Podcast (6min): Carbon Taxes and Investment in Public Transport
Fuel or carbon tax can be used to reduce greenhouse gas emissions through people driving less because it is more expensive, but effectiveness depends on factors such as public transportation and density of a city. A fuel tax is twice as effective when accompanied with investment in public transportation. Researchers use a case study of Paris to show how the investment of public transportation 150 years ago makes a fuel/carbon tax more effective today. This illustrates the value of investing in public transportation today for developing countries (and even California with their high-speed rail). Without the public transportation in place in the face of fuel/carbon tax a city shrinks as people move closer to their jobs. The result is a more costly, difficult transition to adapt. Discussion of paper by Stephane Hallegatte, Paolo Avner and Jun Rentschler. On World Bank Blog.
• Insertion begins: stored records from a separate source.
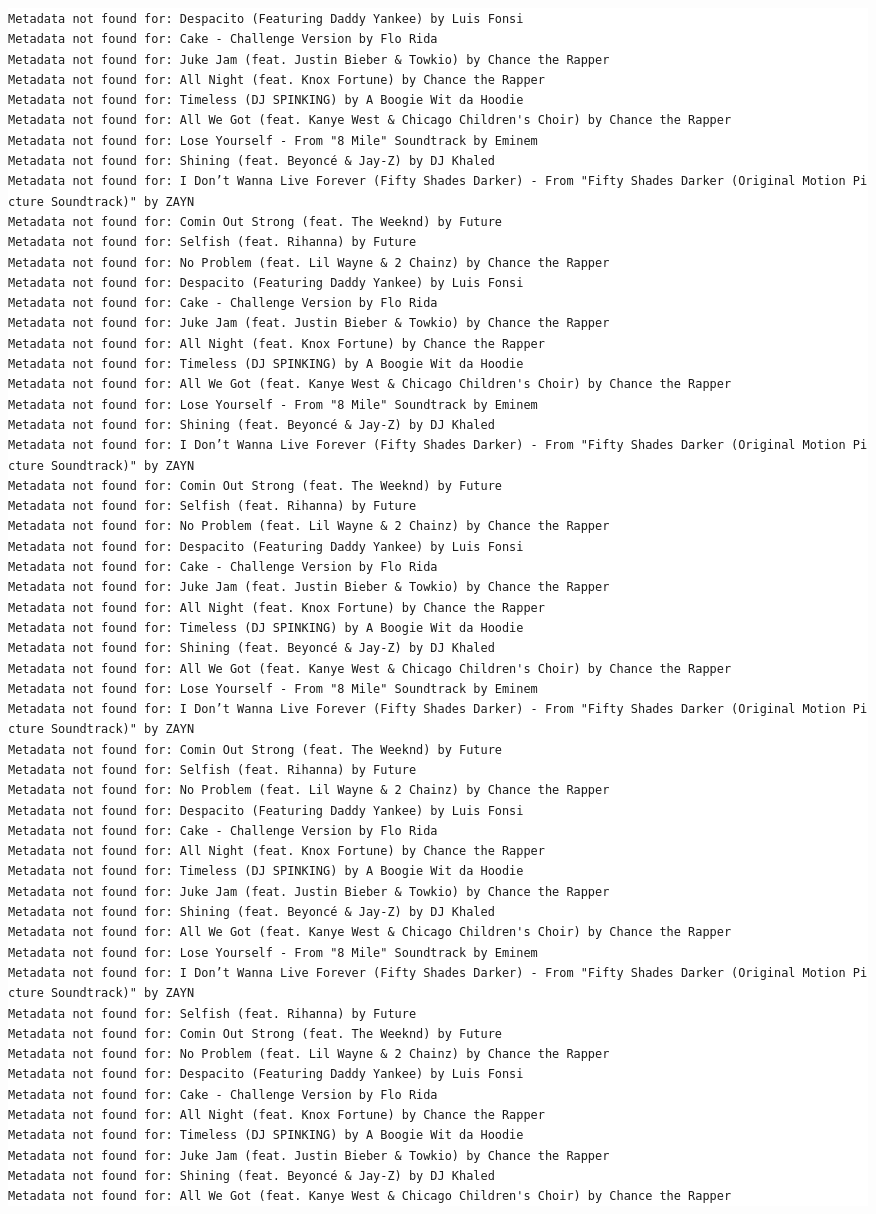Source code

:     Metadata not found for: Despacito (Featuring Daddy Yankee) by Luis Fonsi
    Metadata not found for: Cake - Challenge Version by Flo Rida
    Metadata not found for: Juke Jam (feat. Justin Bieber & Towkio) by Chance the Rapper
    Metadata not found for: All Night (feat. Knox Fortune) by Chance the Rapper
    Metadata not found for: Timeless (DJ SPINKING) by A Boogie Wit da Hoodie
    Metadata not found for: All We Got (feat. Kanye West & Chicago Children's Choir) by Chance the Rapper
    Metadata not found for: Lose Yourself - From "8 Mile" Soundtrack by Eminem
    Metadata not found for: Shining (feat. Beyoncé & Jay-Z) by DJ Khaled
    Metadata not found for: I Don’t Wanna Live Forever (Fifty Shades Darker) - From "Fifty Shades Darker (Original Motion Picture Soundtrack)" by ZAYN
    Metadata not found for: Comin Out Strong (feat. The Weeknd) by Future
    Metadata not found for: Selfish (feat. Rihanna) by Future
    Metadata not found for: No Problem (feat. Lil Wayne & 2 Chainz) by Chance the Rapper
    Metadata not found for: Despacito (Featuring Daddy Yankee) by Luis Fonsi
    Metadata not found for: Cake - Challenge Version by Flo Rida
    Metadata not found for: Juke Jam (feat. Justin Bieber & Towkio) by Chance the Rapper
    Metadata not found for: All Night (feat. Knox Fortune) by Chance the Rapper
    Metadata not found for: Timeless (DJ SPINKING) by A Boogie Wit da Hoodie
    Metadata not found for: All We Got (feat. Kanye West & Chicago Children's Choir) by Chance the Rapper
    Metadata not found for: Lose Yourself - From "8 Mile" Soundtrack by Eminem
    Metadata not found for: Shining (feat. Beyoncé & Jay-Z) by DJ Khaled
    Metadata not found for: I Don’t Wanna Live Forever (Fifty Shades Darker) - From "Fifty Shades Darker (Original Motion Picture Soundtrack)" by ZAYN
    Metadata not found for: Comin Out Strong (feat. The Weeknd) by Future
    Metadata not found for: Selfish (feat. Rihanna) by Future
    Metadata not found for: No Problem (feat. Lil Wayne & 2 Chainz) by Chance the Rapper
    Metadata not found for: Despacito (Featuring Daddy Yankee) by Luis Fonsi
    Metadata not found for: Cake - Challenge Version by Flo Rida
    Metadata not found for: Juke Jam (feat. Justin Bieber & Towkio) by Chance the Rapper
    Metadata not found for: All Night (feat. Knox Fortune) by Chance the Rapper
    Metadata not found for: Timeless (DJ SPINKING) by A Boogie Wit da Hoodie
    Metadata not found for: Shining (feat. Beyoncé & Jay-Z) by DJ Khaled
    Metadata not found for: All We Got (feat. Kanye West & Chicago Children's Choir) by Chance the Rapper
    Metadata not found for: Lose Yourself - From "8 Mile" Soundtrack by Eminem
    Metadata not found for: I Don’t Wanna Live Forever (Fifty Shades Darker) - From "Fifty Shades Darker (Original Motion Picture Soundtrack)" by ZAYN
    Metadata not found for: Comin Out Strong (feat. The Weeknd) by Future
    Metadata not found for: Selfish (feat. Rihanna) by Future
    Metadata not found for: No Problem (feat. Lil Wayne & 2 Chainz) by Chance the Rapper
    Metadata not found for: Despacito (Featuring Daddy Yankee) by Luis Fonsi
    Metadata not found for: Cake - Challenge Version by Flo Rida
    Metadata not found for: All Night (feat. Knox Fortune) by Chance the Rapper
    Metadata not found for: Timeless (DJ SPINKING) by A Boogie Wit da Hoodie
    Metadata not found for: Juke Jam (feat. Justin Bieber & Towkio) by Chance the Rapper
    Metadata not found for: Shining (feat. Beyoncé & Jay-Z) by DJ Khaled
    Metadata not found for: All We Got (feat. Kanye West & Chicago Children's Choir) by Chance the Rapper
    Metadata not found for: Lose Yourself - From "8 Mile" Soundtrack by Eminem
    Metadata not found for: I Don’t Wanna Live Forever (Fifty Shades Darker) - From "Fifty Shades Darker (Original Motion Picture Soundtrack)" by ZAYN
    Metadata not found for: Selfish (feat. Rihanna) by Future
    Metadata not found for: Comin Out Strong (feat. The Weeknd) by Future
    Metadata not found for: No Problem (feat. Lil Wayne & 2 Chainz) by Chance the Rapper
    Metadata not found for: Despacito (Featuring Daddy Yankee) by Luis Fonsi
    Metadata not found for: Cake - Challenge Version by Flo Rida
    Metadata not found for: All Night (feat. Knox Fortune) by Chance the Rapper
    Metadata not found for: Timeless (DJ SPINKING) by A Boogie Wit da Hoodie
    Metadata not found for: Juke Jam (feat. Justin Bieber & Towkio) by Chance the Rapper
    Metadata not found for: Shining (feat. Beyoncé & Jay-Z) by DJ Khaled
    Metadata not found for: All We Got (feat. Kanye West & Chicago Children's Choir) by Chance the Rapper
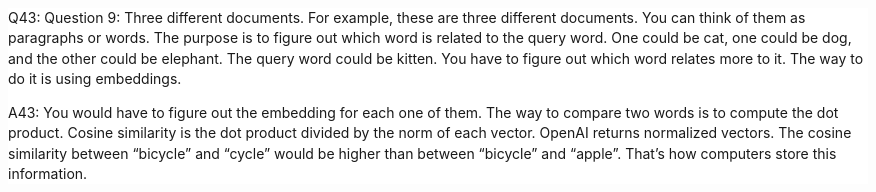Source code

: Q43: Question 9: Three different documents. For example, these are three different documents. You can think of them as paragraphs or words. The purpose is to figure out which word is related to the query word. One could be cat, one could be dog, and the other could be elephant. The query word could be kitten. You have to figure out which word relates more to it. The way to do it is using embeddings.

A43: You would have to figure out the embedding for each one of them. The way to compare two words is to compute the dot product. Cosine similarity is the dot product divided by the norm of each vector. OpenAI returns normalized vectors. The cosine similarity between “bicycle” and “cycle” would be higher than between “bicycle” and “apple”. That’s how computers store this information.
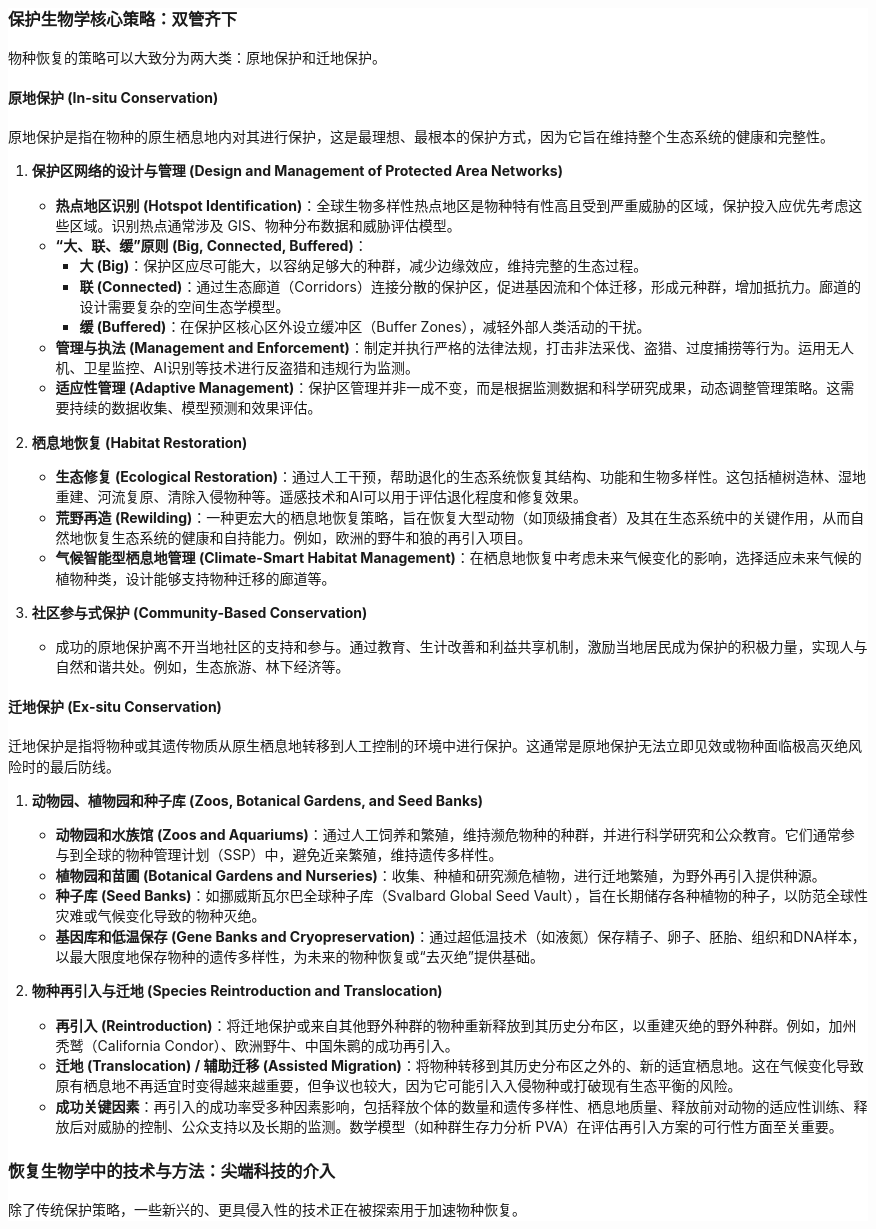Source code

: ### 保护生物学核心策略：双管齐下

物种恢复的策略可以大致分为两大类：原地保护和迁地保护。

#### 原地保护 (In-situ Conservation)

原地保护是指在物种的原生栖息地内对其进行保护，这是最理想、最根本的保护方式，因为它旨在维持整个生态系统的健康和完整性。

1.  **保护区网络的设计与管理 (Design and Management of Protected Area Networks)**
    *   **热点地区识别 (Hotspot Identification)**：全球生物多样性热点地区是物种特有性高且受到严重威胁的区域，保护投入应优先考虑这些区域。识别热点通常涉及 GIS、物种分布数据和威胁评估模型。
    *   **“大、联、缓”原则 (Big, Connected, Buffered)**：
        *   **大 (Big)**：保护区应尽可能大，以容纳足够大的种群，减少边缘效应，维持完整的生态过程。
        *   **联 (Connected)**：通过生态廊道（Corridors）连接分散的保护区，促进基因流和个体迁移，形成元种群，增加抵抗力。廊道的设计需要复杂的空间生态学模型。
        *   **缓 (Buffered)**：在保护区核心区外设立缓冲区（Buffer Zones），减轻外部人类活动的干扰。
    *   **管理与执法 (Management and Enforcement)**：制定并执行严格的法律法规，打击非法采伐、盗猎、过度捕捞等行为。运用无人机、卫星监控、AI识别等技术进行反盗猎和违规行为监测。
    *   **适应性管理 (Adaptive Management)**：保护区管理并非一成不变，而是根据监测数据和科学研究成果，动态调整管理策略。这需要持续的数据收集、模型预测和效果评估。

2.  **栖息地恢复 (Habitat Restoration)**
    *   **生态修复 (Ecological Restoration)**：通过人工干预，帮助退化的生态系统恢复其结构、功能和生物多样性。这包括植树造林、湿地重建、河流复原、清除入侵物种等。遥感技术和AI可以用于评估退化程度和修复效果。
    *   **荒野再造 (Rewilding)**：一种更宏大的栖息地恢复策略，旨在恢复大型动物（如顶级捕食者）及其在生态系统中的关键作用，从而自然地恢复生态系统的健康和自持能力。例如，欧洲的野牛和狼的再引入项目。
    *   **气候智能型栖息地管理 (Climate-Smart Habitat Management)**：在栖息地恢复中考虑未来气候变化的影响，选择适应未来气候的植物种类，设计能够支持物种迁移的廊道等。

3.  **社区参与式保护 (Community-Based Conservation)**
    *   成功的原地保护离不开当地社区的支持和参与。通过教育、生计改善和利益共享机制，激励当地居民成为保护的积极力量，实现人与自然和谐共处。例如，生态旅游、林下经济等。

#### 迁地保护 (Ex-situ Conservation)

迁地保护是指将物种或其遗传物质从原生栖息地转移到人工控制的环境中进行保护。这通常是原地保护无法立即见效或物种面临极高灭绝风险时的最后防线。

1.  **动物园、植物园和种子库 (Zoos, Botanical Gardens, and Seed Banks)**
    *   **动物园和水族馆 (Zoos and Aquariums)**：通过人工饲养和繁殖，维持濒危物种的种群，并进行科学研究和公众教育。它们通常参与到全球的物种管理计划（SSP）中，避免近亲繁殖，维持遗传多样性。
    *   **植物园和苗圃 (Botanical Gardens and Nurseries)**：收集、种植和研究濒危植物，进行迁地繁殖，为野外再引入提供种源。
    *   **种子库 (Seed Banks)**：如挪威斯瓦尔巴全球种子库（Svalbard Global Seed Vault），旨在长期储存各种植物的种子，以防范全球性灾难或气候变化导致的物种灭绝。
    *   **基因库和低温保存 (Gene Banks and Cryopreservation)**：通过超低温技术（如液氮）保存精子、卵子、胚胎、组织和DNA样本，以最大限度地保存物种的遗传多样性，为未来的物种恢复或“去灭绝”提供基础。

2.  **物种再引入与迁地 (Species Reintroduction and Translocation)**
    *   **再引入 (Reintroduction)**：将迁地保护或来自其他野外种群的物种重新释放到其历史分布区，以重建灭绝的野外种群。例如，加州秃鹫（California Condor）、欧洲野牛、中国朱鹮的成功再引入。
    *   **迁地 (Translocation) / 辅助迁移 (Assisted Migration)**：将物种转移到其历史分布区之外的、新的适宜栖息地。这在气候变化导致原有栖息地不再适宜时变得越来越重要，但争议也较大，因为它可能引入入侵物种或打破现有生态平衡的风险。
    *   **成功关键因素**：再引入的成功率受多种因素影响，包括释放个体的数量和遗传多样性、栖息地质量、释放前对动物的适应性训练、释放后对威胁的控制、公众支持以及长期的监测。数学模型（如种群生存力分析 PVA）在评估再引入方案的可行性方面至关重要。

### 恢复生物学中的技术与方法：尖端科技的介入

除了传统保护策略，一些新兴的、更具侵入性的技术正在被探索用于加速物种恢复。
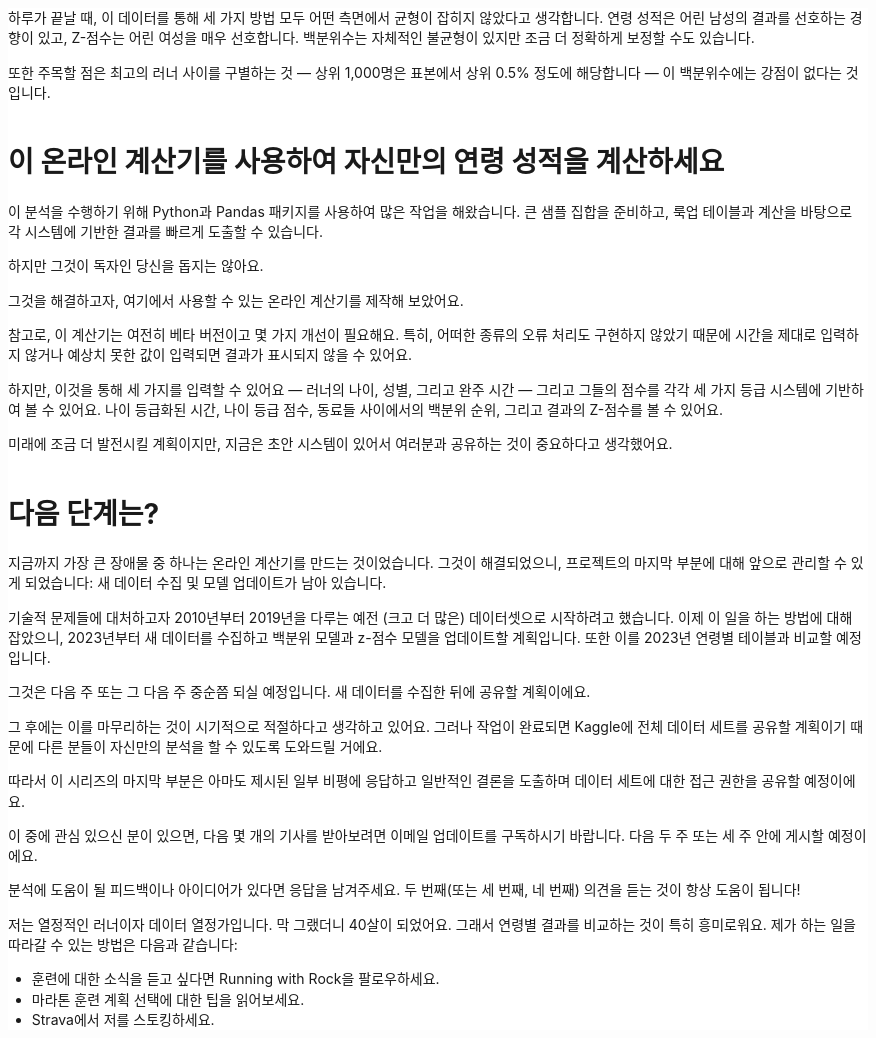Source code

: <div class="content-ad"></div>

하루가 끝날 때, 이 데이터를 통해 세 가지 방법 모두 어떤 측면에서 균형이 잡히지 않았다고 생각합니다. 연령 성적은 어린 남성의 결과를 선호하는 경향이 있고, Z-점수는 어린 여성을 매우 선호합니다. 백분위수는 자체적인 불균형이 있지만 조금 더 정확하게 보정할 수도 있습니다.

또한 주목할 점은 최고의 러너 사이를 구별하는 것 — 상위 1,000명은 표본에서 상위 0.5% 정도에 해당합니다 — 이 백분위수에는 강점이 없다는 것입니다.

# 이 온라인 계산기를 사용하여 자신만의 연령 성적을 계산하세요

이 분석을 수행하기 위해 Python과 Pandas 패키지를 사용하여 많은 작업을 해왔습니다. 큰 샘플 집합을 준비하고, 룩업 테이블과 계산을 바탕으로 각 시스템에 기반한 결과를 빠르게 도출할 수 있습니다.

<div class="content-ad"></div>

하지만 그것이 독자인 당신을 돕지는 않아요.

그것을 해결하고자, 여기에서 사용할 수 있는 온라인 계산기를 제작해 보았어요.

참고로, 이 계산기는 여전히 베타 버전이고 몇 가지 개선이 필요해요. 특히, 어떠한 종류의 오류 처리도 구현하지 않았기 때문에 시간을 제대로 입력하지 않거나 예상치 못한 값이 입력되면 결과가 표시되지 않을 수 있어요.

하지만, 이것을 통해 세 가지를 입력할 수 있어요 — 러너의 나이, 성별, 그리고 완주 시간 — 그리고 그들의 점수를 각각 세 가지 등급 시스템에 기반하여 볼 수 있어요. 나이 등급화된 시간, 나이 등급 점수, 동료들 사이에서의 백분위 순위, 그리고 결과의 Z-점수를 볼 수 있어요.

<div class="content-ad"></div>

미래에 조금 더 발전시킬 계획이지만, 지금은 초안 시스템이 있어서 여러분과 공유하는 것이 중요하다고 생각했어요.

# 다음 단계는?

지금까지 가장 큰 장애물 중 하나는 온라인 계산기를 만드는 것이었습니다. 그것이 해결되었으니, 프로젝트의 마지막 부분에 대해 앞으로 관리할 수 있게 되었습니다: 새 데이터 수집 및 모델 업데이트가 남아 있습니다.

기술적 문제들에 대처하고자 2010년부터 2019년을 다루는 예전 (크고 더 많은) 데이터셋으로 시작하려고 했습니다. 이제 이 일을 하는 방법에 대해 잡았으니, 2023년부터 새 데이터를 수집하고 백분위 모델과 z-점수 모델을 업데이트할 계획입니다. 또한 이를 2023년 연령별 테이블과 비교할 예정입니다.

<div class="content-ad"></div>

그것은 다음 주 또는 그 다음 주 중순쯤 되실 예정입니다. 새 데이터를 수집한 뒤에 공유할 계획이에요.

그 후에는 이를 마무리하는 것이 시기적으로 적절하다고 생각하고 있어요. 그러나 작업이 완료되면 Kaggle에 전체 데이터 세트를 공유할 계획이기 때문에 다른 분들이 자신만의 분석을 할 수 있도록 도와드릴 거에요.

따라서 이 시리즈의 마지막 부분은 아마도 제시된 일부 비평에 응답하고 일반적인 결론을 도출하며 데이터 세트에 대한 접근 권한을 공유할 예정이에요.

이 중에 관심 있으신 분이 있으면, 다음 몇 개의 기사를 받아보려면 이메일 업데이트를 구독하시기 바랍니다. 다음 두 주 또는 세 주 안에 게시할 예정이에요.

<div class="content-ad"></div>

분석에 도움이 될 피드백이나 아이디어가 있다면 응답을 남겨주세요. 두 번째(또는 세 번째, 네 번째) 의견을 듣는 것이 항상 도움이 됩니다!

저는 열정적인 러너이자 데이터 열정가입니다. 막 그랬더니 40살이 되었어요. 그래서 연령별 결과를 비교하는 것이 특히 흥미로워요. 제가 하는 일을 따라갈 수 있는 방법은 다음과 같습니다:

- 훈련에 대한 소식을 듣고 싶다면 Running with Rock을 팔로우하세요.
- 마라톤 훈련 계획 선택에 대한 팁을 읽어보세요.
- Strava에서 저를 스토킹하세요.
Acid damage to coral reefs could cost $1 trillion
The economic impacts of ocean acidification were released Wednesday in a report by the United Nations Convention on Biological Diversity. Ocean acidification occurs when the oceans absorb carbon dioxide, thus increasing acidity, and devastating coral reefs and other marine life. The world’s oceans have seen a 26 percent increase in acidity in the past 250 years due to oceans absorbing about a quarter of our carbon dioxide emissions. According to this report, the damages of ocean acidification does not only have ramifications for the ecosystem and marine life, but even the economy. The report argues that the loss of tropical coral reefs to acidification could cost $1 trillion by 2100 in terms of lost shoreline protection and lost revenues for the tourism and food industries. Even cold, deep-water reefs, which are home to marine organisms that produce potent molecules that might inspire new anti-cancer therapies, will be affected. Published at NewScientist.